EXERCISE OBJECTIVE:
Convert every line of the listing below into a Markdown table with the columns Row and Line, numbering the rows in order and skipping any blank lines.

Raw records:

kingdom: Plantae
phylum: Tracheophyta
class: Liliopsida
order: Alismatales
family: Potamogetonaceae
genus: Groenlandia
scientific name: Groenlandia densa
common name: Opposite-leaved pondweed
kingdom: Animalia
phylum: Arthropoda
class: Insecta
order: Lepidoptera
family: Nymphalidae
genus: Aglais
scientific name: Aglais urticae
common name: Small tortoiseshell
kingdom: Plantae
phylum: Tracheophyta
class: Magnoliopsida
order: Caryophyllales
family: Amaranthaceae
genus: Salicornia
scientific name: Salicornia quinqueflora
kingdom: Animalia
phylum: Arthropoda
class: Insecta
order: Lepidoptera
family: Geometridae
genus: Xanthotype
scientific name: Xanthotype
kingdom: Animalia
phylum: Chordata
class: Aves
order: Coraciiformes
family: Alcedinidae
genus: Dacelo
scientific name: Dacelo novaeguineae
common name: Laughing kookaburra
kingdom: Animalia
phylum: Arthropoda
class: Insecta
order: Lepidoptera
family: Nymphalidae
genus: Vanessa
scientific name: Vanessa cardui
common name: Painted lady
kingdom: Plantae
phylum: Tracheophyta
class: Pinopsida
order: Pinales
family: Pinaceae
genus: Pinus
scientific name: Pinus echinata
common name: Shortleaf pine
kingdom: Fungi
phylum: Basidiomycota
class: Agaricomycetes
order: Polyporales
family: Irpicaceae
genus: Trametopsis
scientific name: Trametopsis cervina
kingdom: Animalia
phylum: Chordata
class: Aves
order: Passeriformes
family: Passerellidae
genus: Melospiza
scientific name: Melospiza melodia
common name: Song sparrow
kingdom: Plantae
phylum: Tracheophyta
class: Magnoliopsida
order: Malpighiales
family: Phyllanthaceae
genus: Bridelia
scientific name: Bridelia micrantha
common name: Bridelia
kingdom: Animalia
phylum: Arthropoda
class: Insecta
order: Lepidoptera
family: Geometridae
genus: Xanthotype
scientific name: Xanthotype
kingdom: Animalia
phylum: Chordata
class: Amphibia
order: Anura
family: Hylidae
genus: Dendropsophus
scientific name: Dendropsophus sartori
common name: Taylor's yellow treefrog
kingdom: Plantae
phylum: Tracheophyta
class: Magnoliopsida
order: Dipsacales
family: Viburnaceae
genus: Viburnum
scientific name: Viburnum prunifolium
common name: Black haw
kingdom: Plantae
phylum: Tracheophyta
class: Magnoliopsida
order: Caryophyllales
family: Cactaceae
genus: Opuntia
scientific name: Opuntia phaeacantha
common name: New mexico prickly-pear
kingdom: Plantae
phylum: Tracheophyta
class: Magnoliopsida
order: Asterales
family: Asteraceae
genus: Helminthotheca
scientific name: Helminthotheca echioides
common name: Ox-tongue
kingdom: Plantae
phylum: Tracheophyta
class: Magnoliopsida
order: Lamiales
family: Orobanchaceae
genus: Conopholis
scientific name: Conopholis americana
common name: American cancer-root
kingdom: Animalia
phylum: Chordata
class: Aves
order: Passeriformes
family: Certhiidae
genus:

OUTPUT:
| Row | Line |
|---|---|
| 1 | kingdom: Plantae |
| 2 | phylum: Tracheophyta |
| 3 | class: Liliopsida |
| 4 | order: Alismatales |
| 5 | family: Potamogetonaceae |
| 6 | genus: Groenlandia |
| 7 | scientific name: Groenlandia densa |
| 8 | common name: Opposite-leaved pondweed |
| 9 | kingdom: Animalia |
| 10 | phylum: Arthropoda |
| 11 | class: Insecta |
| 12 | order: Lepidoptera |
| 13 | family: Nymphalidae |
| 14 | genus: Aglais |
| 15 | scientific name: Aglais urticae |
| 16 | common name: Small tortoiseshell |
| 17 | kingdom: Plantae |
| 18 | phylum: Tracheophyta |
| 19 | class: Magnoliopsida |
| 20 | order: Caryophyllales |
| 21 | family: Amaranthaceae |
| 22 | genus: Salicornia |
| 23 | scientific name: Salicornia quinqueflora |
| 24 | kingdom: Animalia |
| 25 | phylum: Arthropoda |
| 26 | class: Insecta |
| 27 | order: Lepidoptera |
| 28 | family: Geometridae |
| 29 | genus: Xanthotype |
| 30 | scientific name: Xanthotype |
| 31 | kingdom: Animalia |
| 32 | phylum: Chordata |
| 33 | class: Aves |
| 34 | order: Coraciiformes |
| 35 | family: Alcedinidae |
| 36 | genus: Dacelo |
| 37 | scientific name: Dacelo novaeguineae |
| 38 | common name: Laughing kookaburra |
| 39 | kingdom: Animalia |
| 40 | phylum: Arthropoda |
| 41 | class: Insecta |
| 42 | order: Lepidoptera |
| 43 | family: Nymphalidae |
| 44 | genus: Vanessa |
| 45 | scientific name: Vanessa cardui |
| 46 | common name: Painted lady |
| 47 | kingdom: Plantae |
| 48 | phylum: Tracheophyta |
| 49 | class: Pinopsida |
| 50 | order: Pinales |
| 51 | family: Pinaceae |
| 52 | genus: Pinus |
| 53 | scientific name: Pinus echinata |
| 54 | common name: Shortleaf pine |
| 55 | kingdom: Fungi |
| 56 | phylum: Basidiomycota |
| 57 | class: Agaricomycetes |
| 58 | order: Polyporales |
| 59 | family: Irpicaceae |
| 60 | genus: Trametopsis |
| 61 | scientific name: Trametopsis cervina |
| 62 | kingdom: Animalia |
| 63 | phylum: Chordata |
| 64 | class: Aves |
| 65 | order: Passeriformes |
| 66 | family: Passerellidae |
| 67 | genus: Melospiza |
| 68 | scientific name: Melospiza melodia |
| 69 | common name: Song sparrow |
| 70 | kingdom: Plantae |
| 71 | phylum: Tracheophyta |
| 72 | class: Magnoliopsida |
| 73 | order: Malpighiales |
| 74 | family: Phyllanthaceae |
| 75 | genus: Bridelia |
| 76 | scientific name: Bridelia micrantha |
| 77 | common name: Bridelia |
| 78 | kingdom: Animalia |
| 79 | phylum: Arthropoda |
| 80 | class: Insecta |
| 81 | order: Lepidoptera |
| 82 | family: Geometridae |
| 83 | genus: Xanthotype |
| 84 | scientific name: Xanthotype |
| 85 | kingdom: Animalia |
| 86 | phylum: Chordata |
| 87 | class: Amphibia |
| 88 | order: Anura |
| 89 | family: Hylidae |
| 90 | genus: Dendropsophus |
| 91 | scientific name: Dendropsophus sartori |
| 92 | common name: Taylor's yellow treefrog |
| 93 | kingdom: Plantae |
| 94 | phylum: Tracheophyta |
| 95 | class: Magnoliopsida |
| 96 | order: Dipsacales |
| 97 | family: Viburnaceae |
| 98 | genus: Viburnum |
| 99 | scientific name: Viburnum prunifolium |
| 100 | common name: Black haw |
| 101 | kingdom: Plantae |
| 102 | phylum: Tracheophyta |
| 103 | class: Magnoliopsida |
| 104 | order: Caryophyllales |
| 105 | family: Cactaceae |
| 106 | genus: Opuntia |
| 107 | scientific name: Opuntia phaeacantha |
| 108 | common name: New mexico prickly-pear |
| 109 | kingdom: Plantae |
| 110 | phylum: Tracheophyta |
| 111 | class: Magnoliopsida |
| 112 | order: Asterales |
| 113 | family: Asteraceae |
| 114 | genus: Helminthotheca |
| 115 | scientific name: Helminthotheca echioides |
| 116 | common name: Ox-tongue |
| 117 | kingdom: Plantae |
| 118 | phylum: Tracheophyta |
| 119 | class: Magnoliopsida |
| 120 | order: Lamiales |
| 121 | family: Orobanchaceae |
| 122 | genus: Conopholis |
| 123 | scientific name: Conopholis americana |
| 124 | common name: American cancer-root |
| 125 | kingdom: Animalia |
| 126 | phylum: Chordata |
| 127 | class: Aves |
| 128 | order: Passeriformes |
| 129 | family: Certhiidae |
| 130 | genus: |